There is a dark brown phase which we have viewed but not managed to photograph. The specimen we observed closely was the size of an initial phase specimen, not a terminal phase adult. It just happened to be sitting under the camera when I spotted it. One movement and it was gone. This color phase is very difficult to spot and track in the grass beds. They seem to grow up to about 15 cm in length although in the wild 10 to 12 cm is more common. The small juveniles which we have not sighted reportedly mimic waspfishes in the Ablabys genus.
IN THE WILD
The Sea Grass Wrasse is very difficult to photograph and they are well camouflaged and quickly dive into the grass and possibly even the sand. They disappear very quickly. In some areas they are numerous and in other areas there are only a few of them. They are more numerous in Tanzania in the deeper grass beds from 15 meters to 25 meters.

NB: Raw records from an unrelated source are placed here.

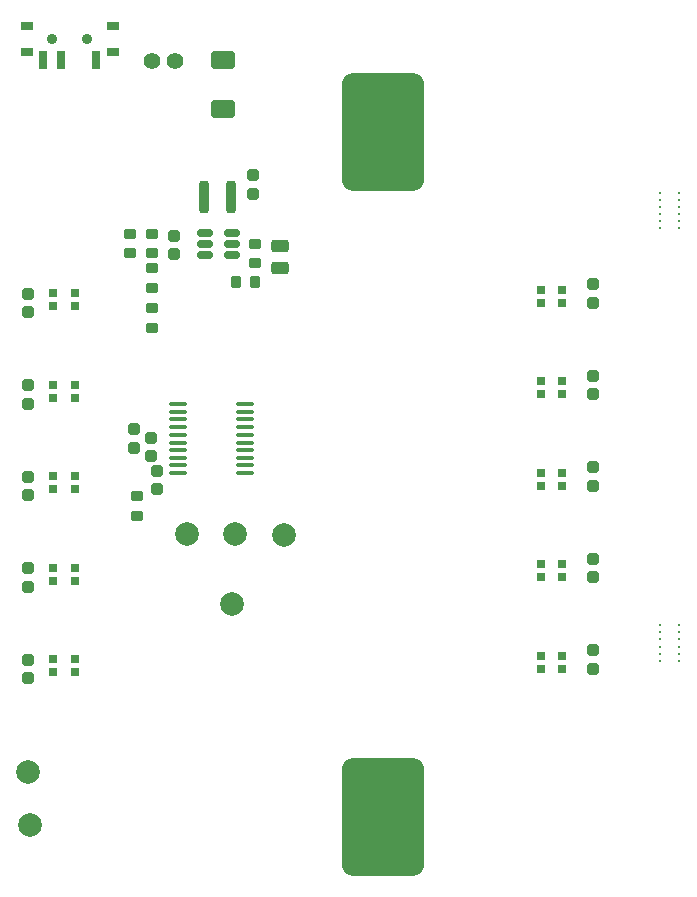
<source format=gbr>
%TF.GenerationSoftware,KiCad,Pcbnew,9.0.3*%
%TF.CreationDate,2025-11-04T21:30:19+11:00*%
%TF.ProjectId,test_project,74657374-5f70-4726-9f6a-6563742e6b69,rev?*%
%TF.SameCoordinates,Original*%
%TF.FileFunction,Soldermask,Top*%
%TF.FilePolarity,Negative*%
%FSLAX46Y46*%
G04 Gerber Fmt 4.6, Leading zero omitted, Abs format (unit mm)*
G04 Created by KiCad (PCBNEW 9.0.3) date 2025-11-04 21:30:19*
%MOMM*%
%LPD*%
G01*
G04 APERTURE LIST*
G04 Aperture macros list*
%AMRoundRect*
0 Rectangle with rounded corners*
0 $1 Rounding radius*
0 $2 $3 $4 $5 $6 $7 $8 $9 X,Y pos of 4 corners*
0 Add a 4 corners polygon primitive as box body*
4,1,4,$2,$3,$4,$5,$6,$7,$8,$9,$2,$3,0*
0 Add four circle primitives for the rounded corners*
1,1,$1+$1,$2,$3*
1,1,$1+$1,$4,$5*
1,1,$1+$1,$6,$7*
1,1,$1+$1,$8,$9*
0 Add four rect primitives between the rounded corners*
20,1,$1+$1,$2,$3,$4,$5,0*
20,1,$1+$1,$4,$5,$6,$7,0*
20,1,$1+$1,$6,$7,$8,$9,0*
20,1,$1+$1,$8,$9,$2,$3,0*%
G04 Aperture macros list end*
%ADD10R,1.000000X0.800000*%
%ADD11C,0.900000*%
%ADD12R,0.700000X1.500000*%
%ADD13C,2.000000*%
%ADD14RoundRect,0.244000X0.269000X-0.244000X0.269000X0.244000X-0.269000X0.244000X-0.269000X-0.244000X0*%
%ADD15RoundRect,0.035000X0.315000X-0.315000X0.315000X0.315000X-0.315000X0.315000X-0.315000X-0.315000X0*%
%ADD16RoundRect,0.244000X-0.269000X0.244000X-0.269000X-0.244000X0.269000X-0.244000X0.269000X0.244000X0*%
%ADD17RoundRect,0.200000X0.200000X1.150000X-0.200000X1.150000X-0.200000X-1.150000X0.200000X-1.150000X0*%
%ADD18RoundRect,0.219000X-0.294000X0.219000X-0.294000X-0.219000X0.294000X-0.219000X0.294000X0.219000X0*%
%ADD19RoundRect,0.219000X0.294000X-0.219000X0.294000X0.219000X-0.294000X0.219000X-0.294000X-0.219000X0*%
%ADD20RoundRect,0.035000X-0.315000X0.315000X-0.315000X-0.315000X0.315000X-0.315000X0.315000X0.315000X0*%
%ADD21RoundRect,1.050000X-2.450000X-3.950000X2.450000X-3.950000X2.450000X3.950000X-2.450000X3.950000X0*%
%ADD22RoundRect,0.287778X0.714222X-0.489222X0.714222X0.489222X-0.714222X0.489222X-0.714222X-0.489222X0*%
%ADD23C,0.300000*%
%ADD24RoundRect,0.150000X-0.512500X-0.150000X0.512500X-0.150000X0.512500X0.150000X-0.512500X0.150000X0*%
%ADD25RoundRect,0.269000X-0.494000X0.269000X-0.494000X-0.269000X0.494000X-0.269000X0.494000X0.269000X0*%
%ADD26RoundRect,0.100000X-0.640000X-0.100000X0.640000X-0.100000X0.640000X0.100000X-0.640000X0.100000X0*%
%ADD27C,1.400000*%
%ADD28RoundRect,0.219000X0.219000X0.294000X-0.219000X0.294000X-0.219000X-0.294000X0.219000X-0.294000X0*%
G04 APERTURE END LIST*
D10*
%TO.C,SW1*%
X127150000Y-66280000D03*
X127150000Y-64070000D03*
D11*
X125000000Y-65170000D03*
X122000000Y-65170000D03*
D10*
X119850000Y-66280000D03*
X119850000Y-64070000D03*
D12*
X125750000Y-66930000D03*
X122750000Y-66930000D03*
X121250000Y-66930000D03*
%TD*%
D13*
%TO.C,TP5*%
X141600000Y-107200000D03*
%TD*%
%TO.C,TP6*%
X137200000Y-113000000D03*
%TD*%
D14*
%TO.C,C5*%
X130400000Y-100480000D03*
X130400000Y-98920000D03*
%TD*%
%TO.C,C15*%
X167800000Y-93670000D03*
X167800000Y-95230000D03*
%TD*%
D15*
%TO.C,LED8*%
X165215000Y-101900000D03*
X165215000Y-103000000D03*
X163385000Y-103000000D03*
X163385000Y-101900000D03*
%TD*%
%TO.C,LED10*%
X165215000Y-86400000D03*
X165215000Y-87500000D03*
X163385000Y-87500000D03*
X163385000Y-86400000D03*
%TD*%
D14*
%TO.C,C10*%
X167800000Y-101420000D03*
X167800000Y-102980000D03*
%TD*%
D15*
%TO.C,LED6*%
X165215000Y-117400000D03*
X165215000Y-118500000D03*
X163385000Y-118500000D03*
X163385000Y-117400000D03*
%TD*%
D14*
%TO.C,C9*%
X167800000Y-109170000D03*
X167800000Y-110730000D03*
%TD*%
D15*
%TO.C,LED7*%
X165215000Y-109650000D03*
X165215000Y-110750000D03*
X163385000Y-110750000D03*
X163385000Y-109650000D03*
%TD*%
D14*
%TO.C,C11*%
X167800000Y-85920000D03*
X167800000Y-87480000D03*
%TD*%
D15*
%TO.C,LED9*%
X165215000Y-94150000D03*
X165215000Y-95250000D03*
X163385000Y-95250000D03*
X163385000Y-94150000D03*
%TD*%
D14*
%TO.C,C4*%
X167800000Y-116920000D03*
X167800000Y-118480000D03*
%TD*%
D16*
%TO.C,C12*%
X120000000Y-86720000D03*
X120000000Y-88280000D03*
%TD*%
D17*
%TO.C,L1*%
X137150000Y-78500000D03*
X134850000Y-78500000D03*
%TD*%
D16*
%TO.C,C16*%
X128900000Y-98220000D03*
X128900000Y-99780000D03*
%TD*%
D14*
%TO.C,C3*%
X132300000Y-83380000D03*
X132300000Y-81820000D03*
%TD*%
D18*
%TO.C,R1*%
X139200000Y-82480000D03*
X139200000Y-84120000D03*
%TD*%
D19*
%TO.C,R3*%
X128600000Y-83320000D03*
X128600000Y-81680000D03*
%TD*%
D20*
%TO.C,LED2*%
X123915000Y-95550000D03*
X123915000Y-94450000D03*
X122085000Y-94450000D03*
X122085000Y-95550000D03*
%TD*%
D21*
%TO.C,J1*%
X150000000Y-73000000D03*
X150000000Y-131000000D03*
%TD*%
D18*
%TO.C,R4*%
X130500000Y-81680000D03*
X130500000Y-83320000D03*
%TD*%
D22*
%TO.C,S1*%
X136500000Y-71075000D03*
X136500000Y-66925000D03*
%TD*%
D14*
%TO.C,C6*%
X130900000Y-103280000D03*
X130900000Y-101720000D03*
%TD*%
D16*
%TO.C,C13*%
X120000000Y-102220000D03*
X120000000Y-103780000D03*
%TD*%
D20*
%TO.C,LED3*%
X123915000Y-103300000D03*
X123915000Y-102200000D03*
X122085000Y-102200000D03*
X122085000Y-103300000D03*
%TD*%
D18*
%TO.C,R5*%
X130500000Y-87980000D03*
X130500000Y-89620000D03*
%TD*%
D16*
%TO.C,C8*%
X120000000Y-109970000D03*
X120000000Y-111530000D03*
%TD*%
D23*
%TO.C,M2*%
X173500000Y-78200000D03*
X173500000Y-78800000D03*
X173500000Y-79400000D03*
X173500000Y-80000000D03*
X173500000Y-80600000D03*
X173500000Y-81200000D03*
X175100000Y-78200000D03*
X175100000Y-78800000D03*
X175100000Y-79400000D03*
X175100000Y-80000000D03*
X175100000Y-80600000D03*
X175100000Y-81200000D03*
%TD*%
D16*
%TO.C,C7*%
X120000000Y-117720000D03*
X120000000Y-119280000D03*
%TD*%
D24*
%TO.C,U1*%
X134962500Y-81550000D03*
X134962500Y-82500000D03*
X134962500Y-83450000D03*
X137237500Y-83450000D03*
X137237500Y-82500000D03*
X137237500Y-81550000D03*
%TD*%
D14*
%TO.C,C1*%
X139000000Y-78280000D03*
X139000000Y-76720000D03*
%TD*%
D20*
%TO.C,LED5*%
X123915000Y-118800000D03*
X123915000Y-117700000D03*
X122085000Y-117700000D03*
X122085000Y-118800000D03*
%TD*%
D25*
%TO.C,C2*%
X141300000Y-82650000D03*
X141300000Y-84550000D03*
%TD*%
D23*
%TO.C,M1*%
X173500000Y-114800000D03*
X173500000Y-115400000D03*
X173500000Y-116000000D03*
X173500000Y-116600000D03*
X173500000Y-117200000D03*
X173500000Y-117800000D03*
X175100000Y-114800000D03*
X175100000Y-115400000D03*
X175100000Y-116000000D03*
X175100000Y-116600000D03*
X175100000Y-117200000D03*
X175100000Y-117800000D03*
%TD*%
D26*
%TO.C,U4*%
X132640000Y-96080000D03*
X132640000Y-96730000D03*
X132640000Y-97380000D03*
X132640000Y-98030000D03*
X132640000Y-98670000D03*
X132640000Y-99330000D03*
X132640000Y-99970000D03*
X132640000Y-100620000D03*
X132640000Y-101270000D03*
X132640000Y-101920000D03*
X138360000Y-101920000D03*
X138360000Y-101270000D03*
X138360000Y-100620000D03*
X138360000Y-99970000D03*
X138360000Y-99330000D03*
X138360000Y-98670000D03*
X138360000Y-98030000D03*
X138360000Y-97380000D03*
X138360000Y-96730000D03*
X138360000Y-96080000D03*
%TD*%
D20*
%TO.C,LED4*%
X123915000Y-111050000D03*
X123915000Y-109950000D03*
X122085000Y-109950000D03*
X122085000Y-111050000D03*
%TD*%
D19*
%TO.C,R7*%
X129200000Y-105520000D03*
X129200000Y-103880000D03*
%TD*%
D27*
%TO.C,U2*%
X130500000Y-67000000D03*
X132400000Y-67000000D03*
%TD*%
D16*
%TO.C,C14*%
X120000000Y-94470000D03*
X120000000Y-96030000D03*
%TD*%
D19*
%TO.C,R6*%
X130500000Y-86220000D03*
X130500000Y-84580000D03*
%TD*%
D20*
%TO.C,LED1*%
X123915000Y-87800000D03*
X123915000Y-86700000D03*
X122085000Y-86700000D03*
X122085000Y-87800000D03*
%TD*%
D28*
%TO.C,R2*%
X139220000Y-85700000D03*
X137580000Y-85700000D03*
%TD*%
D13*
%TO.C,TP1*%
X137450000Y-107100000D03*
%TD*%
%TO.C,TP4*%
X120100000Y-131700000D03*
%TD*%
%TO.C,TP3*%
X120000000Y-127200000D03*
%TD*%
%TO.C,TP2*%
X133400000Y-107100000D03*
%TD*%
M02*

</source>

The Sea Grass Wrasse is found from East Africa including the Red Sea to Okinawa in the north and Lord Howe Island in the east. They are only found in the grass beds from 3 meters to 25 meters.
The Sea Grass Wrasse seem to feed on small grass bed dwelling invertebrates that they pick off with their pointy mouth. That is however just an assumption.
Little is known of their reproductive habits, but they are protogynous hermaphrodites. There are not that many terminal phase males around and these appear to be haremic as the males patrol large areas. We watched one large male swim between two small grass beds over a distance of some 15 meters.
Sea Grass Wrasse are probably not commonly kept in aquariums and there seems to be little literature on keeping them. They likely burrow and would almost certainly jump.